I never was sure how to handle his questions about my health. He knew at an early age that I was different from other moms—I couldn’t go to the beach as long, I couldn’t stand in line at Disney World for the rides. He went to a lot of doctors’ offices with me. He knew which ones had the fun stuff to do while I was in with the doctor. He was the mascot of the lupus forum I actively belonged to for the first five years of his life. I wrote a lot about it in his journals, figuring he’d read about it after I died. I tried to keep up with him, but I missed a lot of school functions and play dates. I had a wonderful friend in Florida whose son was six months younger than Conor. She would call and offer to bring Conor over to her house since she had a pool, or take the boys to the beach. I owe her so many play dates; her son could live with us for a year and it still wouldn’t make up for all she did for me.

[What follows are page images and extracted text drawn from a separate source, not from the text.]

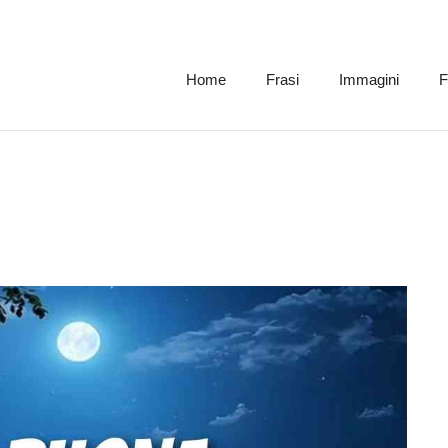
Home
Frasi
Immagini
F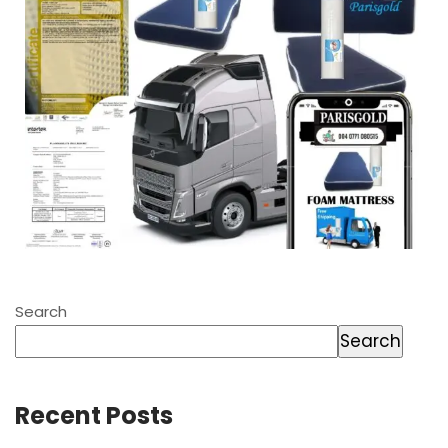
Search
Search
Recent Posts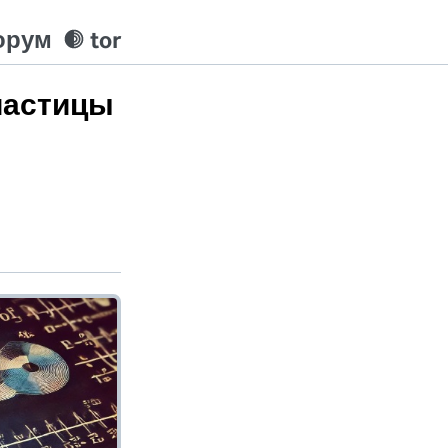
орум
tor
 частицы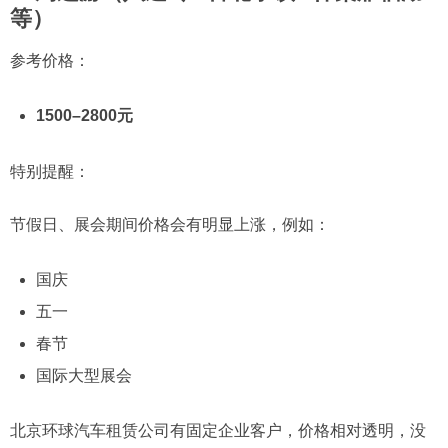
等）
参考价格：
1500–2800元
特别提醒：
节假日、展会期间价格会有明显上涨，例如：
国庆
五一
春节
国际大型展会
北京环球汽车租赁公司有固定企业客户，价格相对透明，没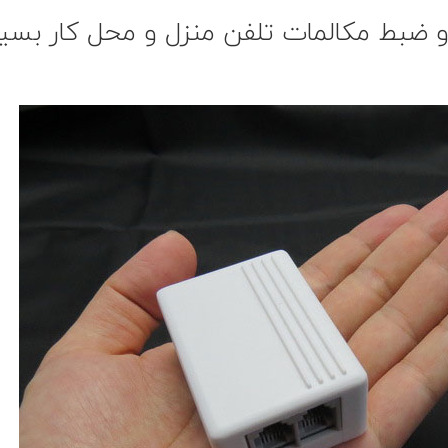
و ضبط مکالمات تلفن منزل و محل کار بسیا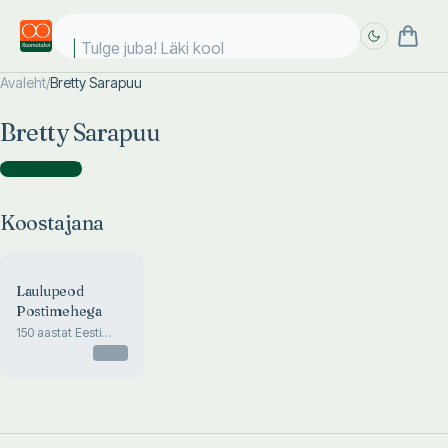
Tulge juba! Läki kooli
Avaleht
/
Bretty Sarapuu
Täpsem
Täpsem
Bretty Sarapuu
otsing
otsing
Koostajana
(
1
)
Koostajana
Laulupeod
Postimehega
150 aastat Eesti
üldlaulupidusid
Otsas
Postimehe
kajastuses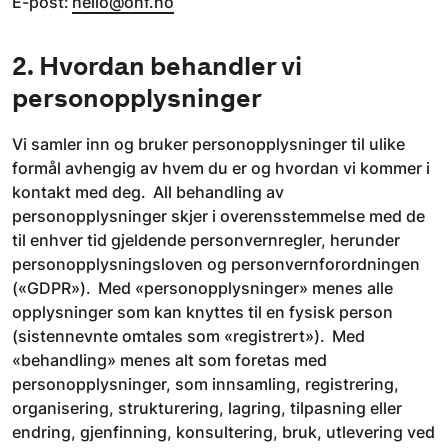
E-post:
hello@onf.no
2. Hvordan behandler vi
personopplysninger
Vi samler inn og bruker personopplysninger til ulike
formål avhengig av hvem du er og hvordan vi kommer i
kontakt med deg. All behandling av
personopplysninger skjer i overensstemmelse med de
til enhver tid gjeldende personvernregler, herunder
personopplysningsloven og personvernforordningen
(«GDPR»). Med «personopplysninger» menes alle
opplysninger som kan knyttes til en fysisk person
(sistennevnte omtales som «registrert»). Med
«behandling» menes alt som foretas med
personopplysninger, som innsamling, registrering,
organisering, strukturering, lagring, tilpasning eller
endring, gjenfinning, konsultering, bruk, utlevering ved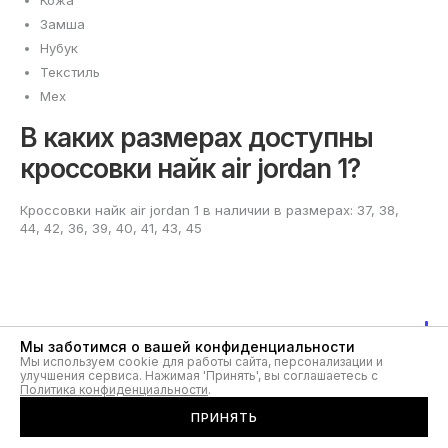
Кожа
Замша
Нубук
Текстиль
Мех
В каких размерах доступны
кроссовки найк air jordan 1?
Кроссовки найк air jordan 1 в наличии в размерах: 37, 38,
44, 42, 36, 39, 40, 41, 43, 45
Кроссовки Nike Air Jordan 1
Мы заботимся о вашей конфиденциальности
Мы используем cookie для работы сайта, персонализации и
улучшения сервиса. Нажимая 'Принять', вы соглашаетесь с
для мужчин в популярных
Политика конфиденциальности
.
размерах 40-45
ПРИНЯТЬ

Now that he’s ten, my journal entries have slowed down. I write about holidays and birthdays, his excitement on going to Space Camp this August, his outings at school. He’s a straight-A student and that gets documented. I cut out articles and words of wisdom I find in magazines and newspapers. We go on weekend trips from time to time and they get recorded as well. But at ten, it’s mostly video games and basketball and soccer. I got a keyboard for Mother’s Day, a beautiful, eighty-eight keyboard that sounds like a grand piano. He’s itching to learn to play it, but I have to get back to where I was when I took lessons for eight years as a kid. I’m hoping over the summer he can learn enough to take formal lessons in the fall.